VGG16是一个经典的模型,他在之间广泛用于图像分类的工作,也一直取得了很多人的青睐,它拥有13层卷积,3层池化构成,本文将用VGG16来实现对人脸的识别(本次案例数据1800张)。

VGG16模型结构图如下:

在这里插入图片描述

结合本案例,最总优化的模型结构图如下(论文截图)

在这里插入图片描述

2、模型训练与优化

1、导入数据

1、导入库

import torch 
import numpy as np 
import torch.nn as nn
import torchvision 
import warnings   # 忽略警告
import os, PIL, pathlib 

warnings.filterwarnings("ignore")             #忽略警告信息

device = ('cuda' if torch.cuda.is_available() else 'cpu')
device

输出:

'cuda'

2、查看数据类型

获取文件夹下的类别名称

data_dir = './data/'
data_dir = pathlib.Path(data_dir)

data_path = data_dir.glob('*')
classnames = [str(path).split("\\")[1] for path in data_path]
classnames

输出:

['Angelina Jolie',
 'Brad Pitt',
 'Denzel Washington',
 'Hugh Jackman',
 'Jennifer Lawrence',
 'Johnny Depp',
 'Kate Winslet',
 'Leonardo DiCaprio',
 'Megan Fox',
 'Natalie Portman',
 'Nicole Kidman',
 'Robert Downey Jr',
 'Sandra Bullock',
 'Scarlett Johansson',
 'Tom Cruise',
 'Tom Hanks',
 'Will Smith']

3、数据展示

import matplotlib.pyplot as plt 
from PIL import Image

# 文件目录
data_look_dir = './data/AngeLina Jolie/'
# 获得文件名
data_path_list = [f for f in os.listdir(data_look_dir) if f.endswith(('jpg', 'png'))]

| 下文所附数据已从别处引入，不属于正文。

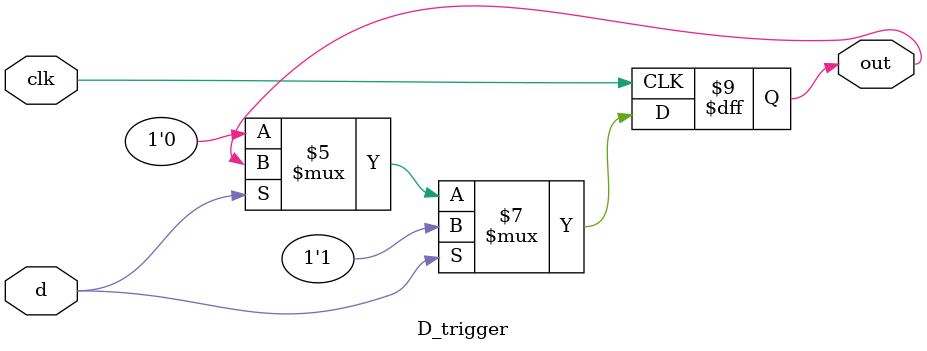
<source format=sv>
module D_trigger (d, clk, out);
input wire d, clk;
output reg out=1'b0;
//---------------------------

always@(posedge clk) begin

if (d==1'b0) begin // set out low if d is low and posedge clk has come
	out<=1'b0;
end

if (d==1'b1) begin // set out hight if d is hight and posedge clk has come
	out<=1'b1;
	end
end

endmodule

</source>
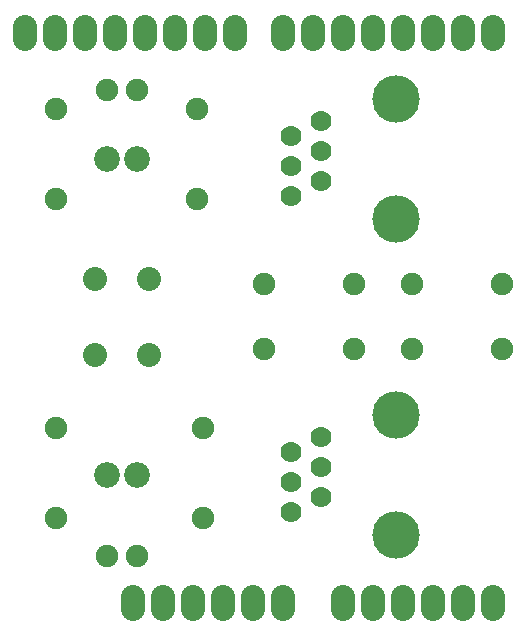
<source format=gts>
G04 (created by PCBNEW-RS274X (2012-apr-16-27)-stable) date Thu 10 Jul 2014 06:21:53 PM PDT*
G01*
G70*
G90*
%MOIN*%
G04 Gerber Fmt 3.4, Leading zero omitted, Abs format*
%FSLAX34Y34*%
G04 APERTURE LIST*
%ADD10C,0.006000*%
%ADD11C,0.075000*%
%ADD12C,0.080000*%
%ADD13C,0.086000*%
%ADD14C,0.158000*%
%ADD15C,0.070000*%
%ADD16O,0.080000X0.120000*%
G04 APERTURE END LIST*
G54D10*
G54D11*
X27165Y-31177D03*
X27165Y-34177D03*
X27165Y-44807D03*
X27165Y-41807D03*
X31890Y-31177D03*
X31890Y-34177D03*
X32087Y-41807D03*
X32087Y-44807D03*
X34131Y-37008D03*
X37131Y-37008D03*
X37131Y-39173D03*
X34131Y-39173D03*
X39052Y-37008D03*
X42052Y-37008D03*
X39052Y-39173D03*
X42052Y-39173D03*
G54D12*
X28496Y-39371D03*
X30268Y-39371D03*
X28496Y-36811D03*
X30268Y-36811D03*
G54D13*
X28882Y-32825D03*
X29882Y-32825D03*
X28882Y-43356D03*
X29882Y-43356D03*
G54D14*
X38522Y-34825D03*
X38522Y-30825D03*
G54D15*
X35022Y-34075D03*
X36022Y-33575D03*
X35022Y-33075D03*
X36022Y-32575D03*
X35022Y-32075D03*
X36022Y-31575D03*
G54D14*
X38522Y-45356D03*
X38522Y-41356D03*
G54D15*
X35022Y-44606D03*
X36022Y-44106D03*
X35022Y-43606D03*
X36022Y-43106D03*
X35022Y-42606D03*
X36022Y-42106D03*
G54D11*
X28882Y-30512D03*
X29882Y-30512D03*
X28882Y-46063D03*
X29882Y-46063D03*
G54D16*
X41732Y-47622D03*
X40732Y-47622D03*
X39732Y-47622D03*
X36732Y-47622D03*
X37732Y-47622D03*
X38732Y-47622D03*
X34732Y-47622D03*
X33732Y-47622D03*
X32732Y-47622D03*
X30732Y-47622D03*
X29732Y-47622D03*
X41732Y-28622D03*
X40732Y-28622D03*
X39732Y-28622D03*
X38732Y-28622D03*
X37732Y-28622D03*
X36732Y-28622D03*
X35732Y-28622D03*
X34732Y-28622D03*
X33132Y-28622D03*
X32132Y-28622D03*
X31132Y-28622D03*
X30132Y-28622D03*
X29132Y-28622D03*
X28132Y-28622D03*
X27132Y-28622D03*
X26132Y-28622D03*
X31732Y-47622D03*
M02*

</source>
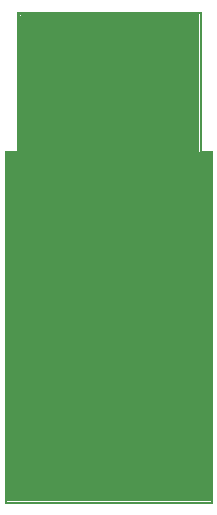
<source format=gbr>
G75*
%IPPOS*%
%FSLAX44Y44*%
%MOIN*%
%ADD10C,0.00100*%
%ADD11C,0.00200*%
%ADD12C,0.00400*%
%ADD13C,0.00800*%
%ADD14C,0.01500*%
%ADD15C,0.02500*%
%ADD16C,0.04000*%
%ADD17C,0.15000*%
%ADD18C,0.50000*%
%ADD19C,0.30000*%
%ADD20C,16.16080*%
%ADD21C,0.01181*%
%ADD22C,0.01969*%
%LNGB-L3*%
%LPD*%
G54D10*
X438Y16391D02*
Y11763D01*
X44D01*
Y44D01*
X6944D01*
Y11763D01*
X6551D01*
Y16391D01*
X438D01*
X443Y16386D02*
Y11758D01*
X49D01*
Y49D01*
X6939D01*
Y11758D01*
X6546D01*
Y16386D01*
X443D01*
G54D11*
X453Y16376D02*
Y11748D01*
X59D01*
Y59D01*
X6929D01*
Y11748D01*
X6536D01*
Y16376D01*
X453D01*
G54D12*
X473Y16356D02*
Y11728D01*
X79D01*
Y79D01*
X6909D01*
Y11728D01*
X6516D01*
Y16356D01*
X473D01*
G54D13*
X513Y16316D02*
Y11688D01*
X119D01*
Y119D01*
X6869D01*
Y11688D01*
X6476D01*
Y16316D01*
X513D01*
G54D14*
X588Y16241D02*
Y11613D01*
X194D01*
Y194D01*
X6794D01*
Y11613D01*
X6401D01*
Y16241D01*
X588D01*
G54D15*
X713Y16116D02*
Y11488D01*
X319D01*
Y319D01*
X6669D01*
Y11488D01*
X6276D01*
Y16116D01*
X713D01*
G54D16*
X913Y15916D02*
Y11288D01*
X519D01*
Y519D01*
X6469D01*
Y11288D01*
X6076D01*
Y15916D01*
X913D01*
G54D17*
X1288Y15541D02*
Y10913D01*
X894D01*
Y894D01*
X6094D01*
Y10913D01*
X5701D01*
Y15541D01*
X1288D01*
X2038Y14791D02*
Y10163D01*
X1644D01*
Y1644D01*
X5344D01*
Y10163D01*
X4951D01*
Y14791D01*
X2038D01*
X3494Y14791D02*
Y1644D01*
X2069D02*
Y14791D01*
X4919D02*
Y1644D01*
G54D10*
X438Y16391D02*
Y11763D01*
X44D01*
Y44D01*
X6944D01*
Y11763D01*
X6551D01*
Y16391D01*
X438D01*
M02*


</source>
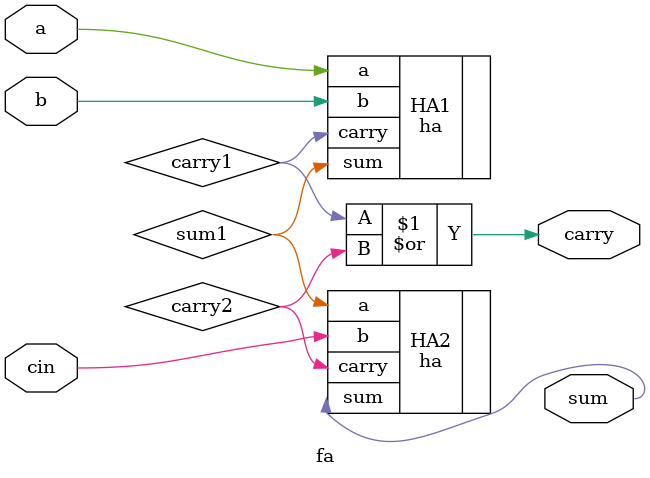
<source format=v>
`timescale 1ns / 1ps 
module fa (
    input a, b, cin,
    output sum, carry
);
    wire sum1, carry1, carry2;
    
    ha HA1 (.a(a), .b(b), .sum(sum1), .carry(carry1));
    ha HA2 (.a(sum1), .b(cin), .sum(sum), .carry(carry2));
    
    assign carry = carry1 | carry2;
endmodule


</source>
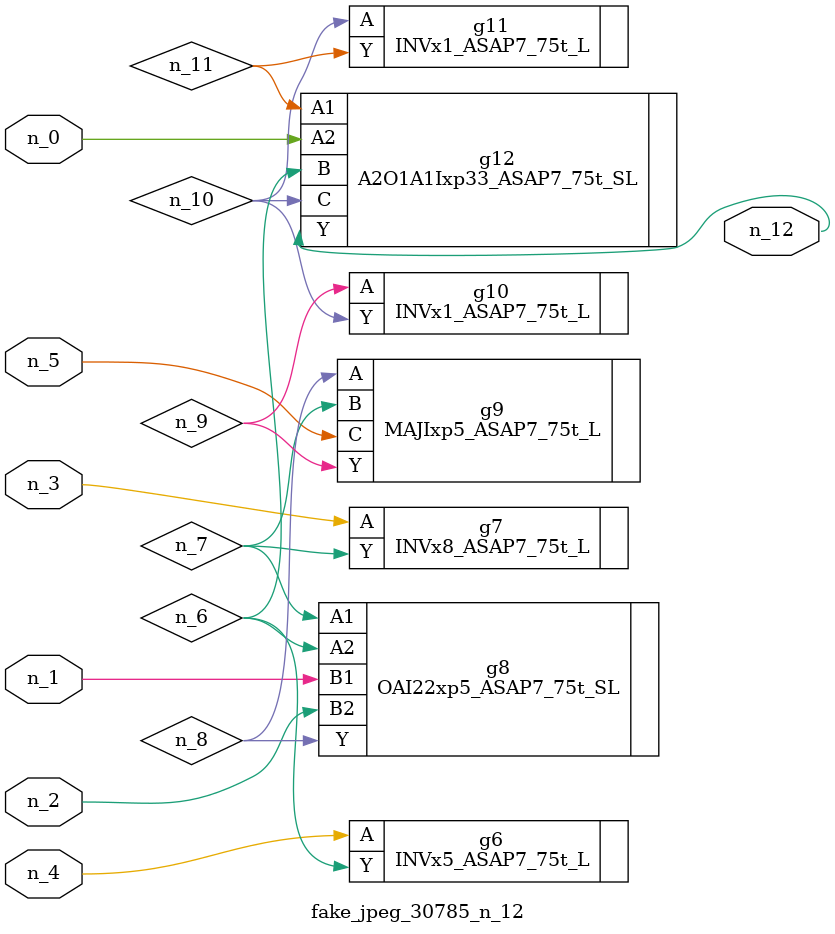
<source format=v>
module fake_jpeg_30785_n_12 (n_3, n_2, n_1, n_0, n_4, n_5, n_12);

input n_3;
input n_2;
input n_1;
input n_0;
input n_4;
input n_5;

output n_12;

wire n_11;
wire n_10;
wire n_8;
wire n_9;
wire n_6;
wire n_7;

INVx5_ASAP7_75t_L g6 ( 
.A(n_4),
.Y(n_6)
);

INVx8_ASAP7_75t_L g7 ( 
.A(n_3),
.Y(n_7)
);

OAI22xp5_ASAP7_75t_SL g8 ( 
.A1(n_7),
.A2(n_6),
.B1(n_1),
.B2(n_2),
.Y(n_8)
);

MAJIxp5_ASAP7_75t_L g9 ( 
.A(n_8),
.B(n_7),
.C(n_5),
.Y(n_9)
);

INVx1_ASAP7_75t_L g10 ( 
.A(n_9),
.Y(n_10)
);

INVx1_ASAP7_75t_L g11 ( 
.A(n_10),
.Y(n_11)
);

A2O1A1Ixp33_ASAP7_75t_SL g12 ( 
.A1(n_11),
.A2(n_0),
.B(n_6),
.C(n_10),
.Y(n_12)
);


endmodule
</source>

fig, axes = plt.subplots(2, 8, figsize=(16, 6))  # fig:画板,ases子图

# 展示一一部分图片
for ax, img_file in zip(axes.flat, data_path_list):
    path_name = os.path.join(data_look_dir, img_file)  # 拼接文件目录
    img = Image.open(path_name)         # 打开文件
    ax.imshow(img)
    ax.axis('off')
    
plt.show()


在这里插入图片描述

4、数据预处理

from torchvision import transforms, datasets 

# 数据预处理,统一格式
data_transform = transforms.Compose([
    transforms.Resize([224, 224]),
    transforms.ToTensor(),
        transforms.Normalize(           
        mean=[0.485, 0.456, 0.406],
        std=[0.229, 0.224, 0.225] 
    )
])

data_all = './data/'

total_data = datasets.ImageFolder(root=data_all, transform=data_transform)

5、数据加载与数据划分

# 数据集的划分
train_size = int(len(total_data) * 0.8)
test_size = len(total_data) - train_size
train_data, test_data = torch.utils.data.random_split(total_data, [train_size, test_size])
train_data, test_data
输出:(<torch.utils.data.dataset.Subset at 0x2bd8b922fd0>,
 <torch.utils.data.dataset.Subset at 0x2bd8b922ac0>)
# 动态加载数据
batch_size = 32 

train_dl = torch.utils.data.DataLoader(train_data,
                                       batch_size=batch_size,
                                       shuffle=True,
                                       num_workers=4)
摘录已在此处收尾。